Attività da svolgere:
[1] Secondo il testo su Unabomber, quante procure della Repubblica si sono occupate del caso, e quali?
[2] Trascrivi dal testo su Unabomber il tratto che va da “L’unica cosa certa” fino a “i suoi attentati.”.

Testo della pagina:
Finalmente, nel 2006, Unabomber ha smesso di piazzare esplosivi in giro e da quel momento non ci sono stati più attentati. Gli ultimi due dei quattro commessi in quell’anno erano falliti: una bomba alla nitroglicerina, piazzata sotto il sellino di una bicicletta, non era esplosa a causa della pioggia e una bottiglia pronta a scoppiare, lasciata su un litorale, non era stata raccolta dai passanti. Questo però non significa poter stare tranquilli: tutt’oggi, il colpevole non è mai stato individuato e, dunque, potrebbe essere ancora in circolazione. L’incubo non è ancora finito.

Le azioni delittuose di Unabomber non hanno un chiaro movente che le unisce: ha agito su un territorio molto vasto ed ha sempre colpito in maniera frammentaria e quasi casuale, bersagliando fasce di popolazione diverse, dai bambini agli anziani, senza mai individuare vittime preordinate. Gli bastava colpire estranei presi a caso. Tutto questo ha penalizzato notevolmente le indagini, perché un movente preciso aiuta moltissimo a restringere il cerchio dei sospettati. Si è pensato ad un uomo che agiva in maniera isolata e che programmava i suoi delitti di volta in volta, senza una strategia di fondo se non quella di colpire vigliaccamente chiunque maneggiasse i suoi ordigni.

Gli inquirenti hanno seguito a lungo la “pista militare”, ipotizzando che il responsabile fosse un soldato, italiano o statunitense, in servizio presso la base aerea di Aviano (l’interruzione degli attentati tra il 1996 e il 1999 coincideva con il periodo della guerra in Kosovo); ma non sono mai trovati riscontri concreti.

L’unica cosa certa è che Unabomber è un individuo di sesso maschile, come dimostrato dalle tracce di Dna acquisite sui reperti, ed ha una personalità deviata: secondo i criminologi che si sono occupati del caso, è affetto da disturbi paranoidi e schizoidi e da manie ossessive e compulsive. Molto probabilmente vive nel Nord-Est dell’Italia, nell’ampia zona dove si concentrano tutti i suoi attentati.

Ben cinque procure della Repubblica (Pordenone, Venezia, Trieste, Treviso e Udine) si sono occupate del caso Unabomber, per la competenza territoriale attribuita in base agli attentati; tuttavia, le indagini non sono mai state unificate in un unico centro e non è stata creata una task force specializzata, ma solo un coordinamento investigativo. Quindi, non è mai stata realizzata una rete informativa unica e ciascun nucleo investigativo ha agito in base agli elementi raccolti nel proprio territorio. Solo negli ultimi anni si è avuto l’intervento dei reparti specializzati delle forze dell’ordine: sono arrivati i Ris (Reparto Investigazioni Scientifiche) e i Ros (Raggruppamento Operativo Speciale) dei Carabinieri, e lo Sco (Servizio Centrale Operativo) e l’Uacv (Unità di Analisi del Crimine Violento) della Polizia di Stato. Ma nonostante ciò le indagini non hanno mai avuto una svolta.

Elenco dei dati:
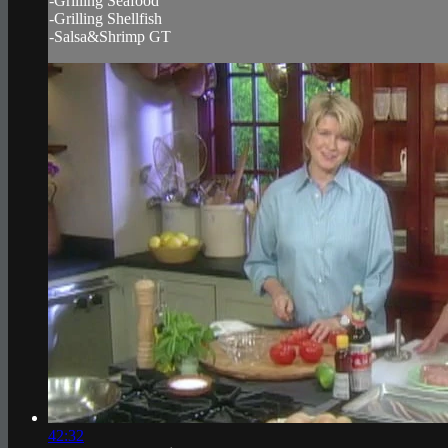
-Grilling Seafood
-Grilling Shellfish
-Salsa&Shrimp GT
42:32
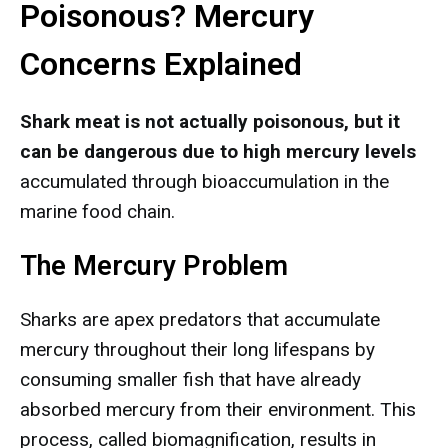
Poisonous? Mercury
Concerns Explained
Shark meat is not actually poisonous, but it
can be dangerous due to high mercury levels
accumulated through bioaccumulation in the
marine food chain.
The Mercury Problem
Sharks are apex predators that accumulate
mercury throughout their long lifespans by
consuming smaller fish that have already
absorbed mercury from their environment. This
process, called biomagnification, results in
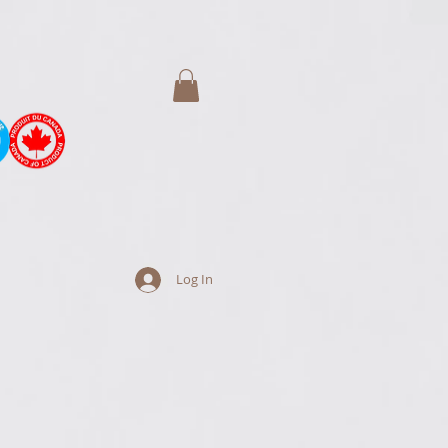
Log In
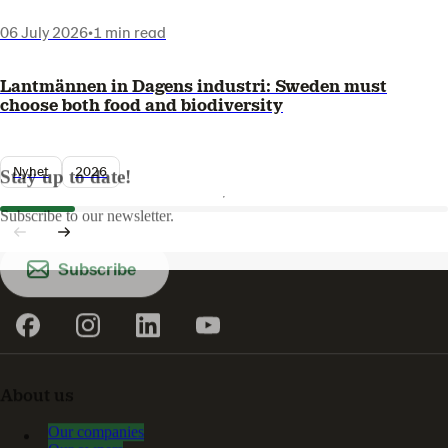
06 July 2026
•
1 min read
Lantmännen in Dagens industri: Sweden must
choose both food and biodiversity
Nyhet
2026
Stay up to date!
Subscribe to our newsletter.
Subscribe
About us
Our companies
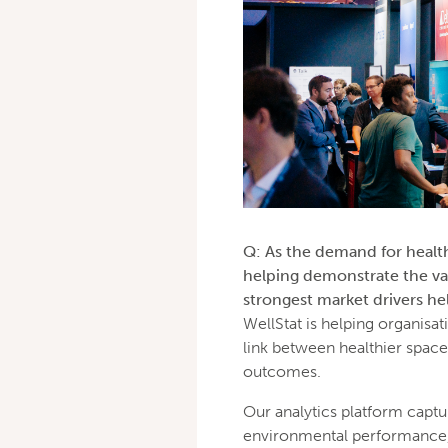
Q: As the demand for health
helping demonstrate the va
strongest market drivers 
WellStat is helping organisa
link between healthier space
outcomes.
Our analytics platform captur
environmental performance, tu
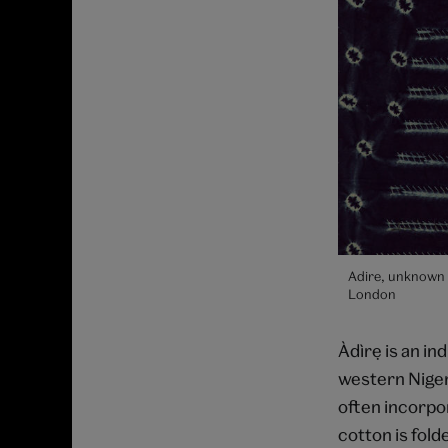
Adire, unknown 
London
Àdìrẹ is an in
western Nigeri
often incorpo
cotton is fold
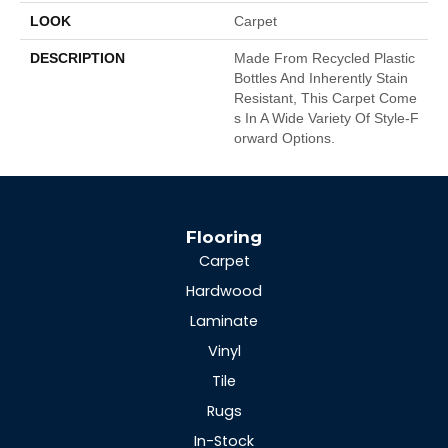
LOOK
Carpet
DESCRIPTION
Made From Recycled Plastic
Bottles And Inherently Stain
Resistant, This Carpet Come
S In A Wide Variety Of Style-F
Orward Options.
Flooring
Carpet
Hardwood
Laminate
Vinyl
Tile
Rugs
In-Stock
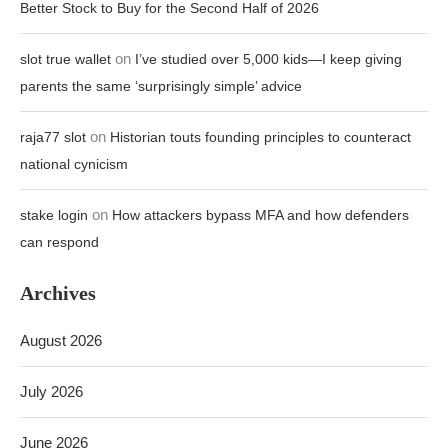
Better Stock to Buy for the Second Half of 2026
on
slot true wallet
I’ve studied over 5,000 kids—I keep giving
parents the same ‘surprisingly simple’ advice
on
raja77 slot
Historian touts founding principles to counteract
national cynicism
on
stake login
How attackers bypass MFA and how defenders
can respond
Archives
August 2026
July 2026
June 2026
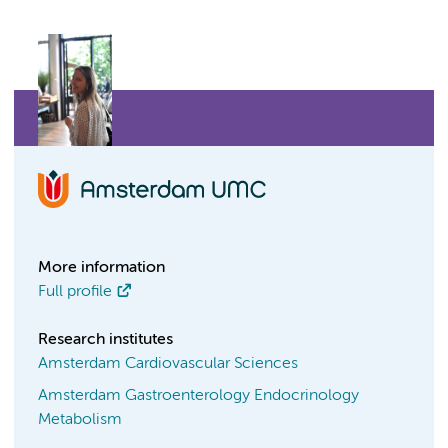
More information
Full profile
Research institutes
Amsterdam Cardiovascular Sciences
Amsterdam Gastroenterology Endocrinology
Metabolism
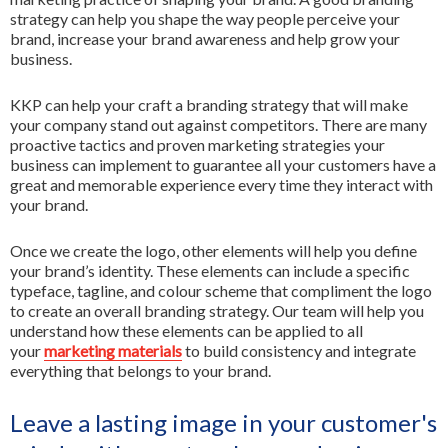
strategy can help you shape the way people perceive your
brand, increase your brand awareness and help grow your
business.
KKP can help your craft a branding strategy that will make
your company stand out against competitors. There are many
proactive tactics and proven marketing strategies your
business can implement to guarantee all your customers have a
great and memorable experience every time they interact with
your brand.
Once we create the logo, other elements will help you define
your brand’s identity. These elements can include a specific
typeface, tagline, and colour scheme that compliment the logo
to create an overall branding strategy. Our team will help you
understand how these elements can be applied to all
your
marketing materials
to build consistency and integrate
everything that belongs to your brand.
Leave a lasting image in your customer's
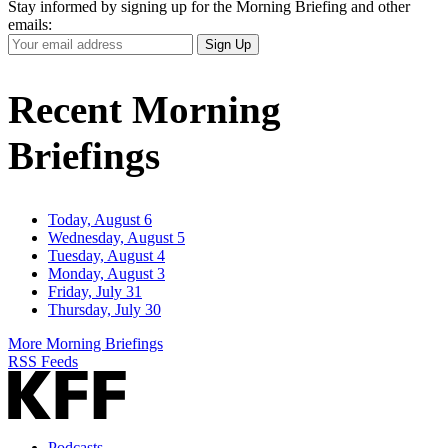
Stay informed by signing up for the Morning Briefing and other
emails:
Your
Sign Up
Email
Address
Recent Morning
Briefings
Today, August 6
Wednesday, August 5
Tuesday, August 4
Monday, August 3
Friday, July 31
Thursday, July 30
More Morning Briefings
RSS Feeds
Podcasts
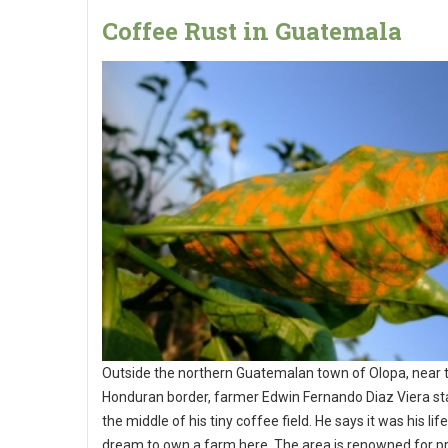
Coffee Rust in Guatemala
Outside the northern Guatemalan town of Olopa, near 
Honduran border, farmer Edwin Fernando Diaz Viera st
the middle of his tiny coffee field. He says it was his lif
dream to own a farm here. The area is renowned for p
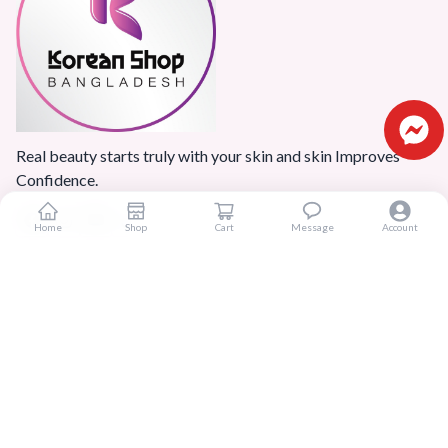
Real beauty starts truly with your skin and skin Improves
Confidence.
Home
Shop
Cart
Message
Account
Popular Categories
Home
Products
Blogs
Sitemap
FAQ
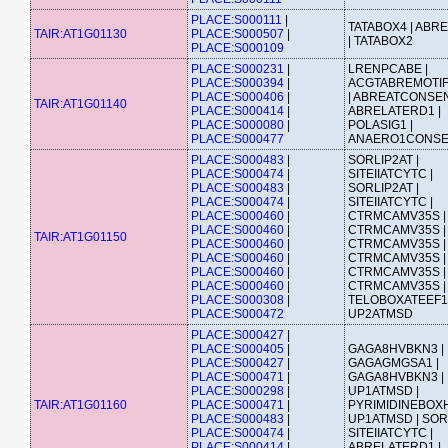
PLACE:S000111
|
TATABOX4 | ABR
TAIR:AT1G01130
PLACE:S000507
|
| TATABOX2
PLACE:S000109
PLACE:S000231
|
LRENPCABE |
PLACE:S000394
|
ACGTABREMOTI
PLACE:S000406
|
| ABREATCONSEN
TAIR:AT1G01140
PLACE:S000414
|
ABRELATERD1 |
PLACE:S000080
|
POLASIG1 |
PLACE:S000477
ANAERO1CONS
PLACE:S000483
|
SORLIP2AT |
PLACE:S000474
|
SITEIIATCYTC |
PLACE:S000483
|
SORLIP2AT |
PLACE:S000474
|
SITEIIATCYTC |
PLACE:S000460
|
CTRMCAMV35S |
PLACE:S000460
|
CTRMCAMV35S |
TAIR:AT1G01150
PLACE:S000460
|
CTRMCAMV35S |
PLACE:S000460
|
CTRMCAMV35S |
PLACE:S000460
|
CTRMCAMV35S |
PLACE:S000460
|
CTRMCAMV35S |
PLACE:S000308
|
TELOBOXATEEF1
PLACE:S000472
UP2ATMSD
PLACE:S000427
|
PLACE:S000405
|
GAGA8HVBKN3 |
PLACE:S000427
|
GAGAGMGSA1 |
PLACE:S000471
|
GAGA8HVBKN3 |
PLACE:S000298
|
UP1ATMSD |
TAIR:AT1G01160
PLACE:S000471
|
PYRIMIDINEBOXH
PLACE:S000483
|
UP1ATMSD | SORL
PLACE:S000474
|
SITEIIATCYTC |
PLACE:S000414
|
ABRELATERD1 |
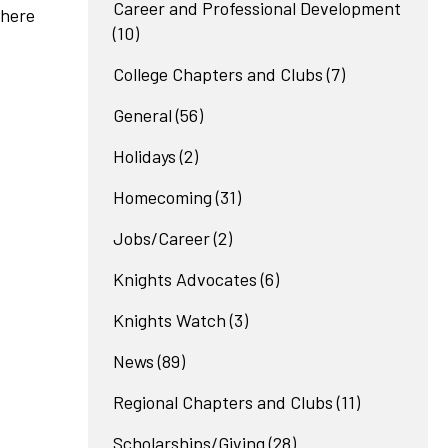
Career and Professional Development
where
(10)
College Chapters and Clubs
(7)
General
(56)
Holidays
(2)
Homecoming
(31)
Jobs/Career
(2)
Knights Advocates
(6)
Knights Watch
(3)
News
(89)
Regional Chapters and Clubs
(11)
Scholarships/Giving
(28)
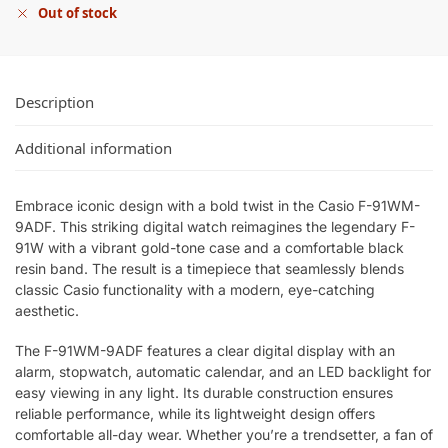
Out of stock
Description
Additional information
Embrace iconic design with a bold twist in the Casio F-91WM-
9ADF. This striking digital watch reimagines the legendary F-
91W with a vibrant gold-tone case and a comfortable black
resin band. The result is a timepiece that seamlessly blends
classic Casio functionality with a modern, eye-catching
aesthetic.
The F-91WM-9ADF features a clear digital display with an
alarm, stopwatch, automatic calendar, and an LED backlight for
easy viewing in any light. Its durable construction ensures
reliable performance, while its lightweight design offers
comfortable all-day wear. Whether you’re a trendsetter, a fan of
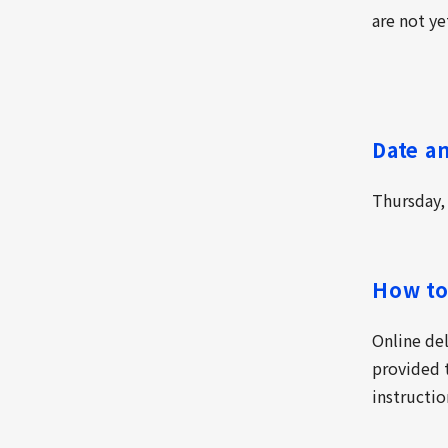
are not ye
Date a
Thursday,
How to
Online de
provided t
instructio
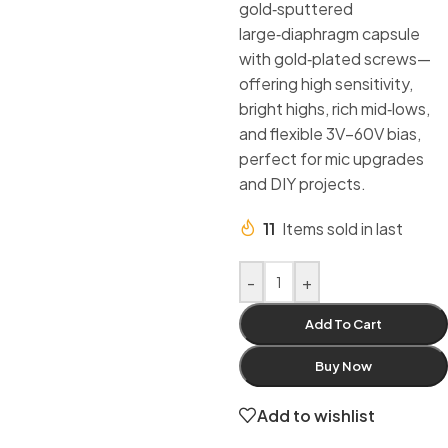
gold‑sputtered
large‑diaphragm capsule
with gold‑plated screws—
offering high sensitivity,
bright highs, rich mid‑lows,
and flexible 3V–60V bias,
perfect for mic upgrades
and DIY projects.
11
Items sold in last
-
+
Add To Cart
Buy Now
Add to wishlist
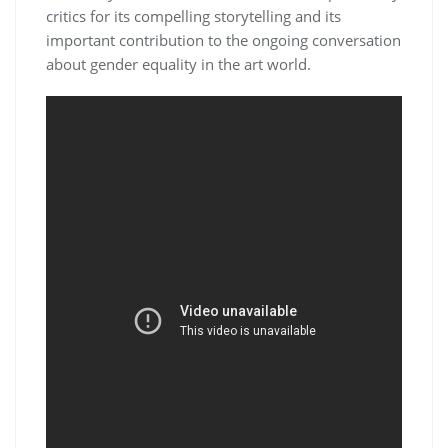
critics for its compelling storytelling and its
important contribution to the ongoing conversation
about gender equality in the art world.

Soluzioni delle attività:
[1] Cinque: Pordenone, Venezia, Trieste, Treviso e Udine.

[2]
L’unica cosa certa è che Unabomber è un individuo di sesso maschile, come dimostrato dalle tracce di Dna acquisite sui reperti, ed ha una personalità deviata: secondo i criminologi che si sono occupati del caso, è affetto da disturbi paranoidi e schizoidi e da manie ossessive e compulsive. Molto probabilmente vive nel Nord-Est dell’Italia, nell’ampia zona dove si concentrano tutti i suoi attentati.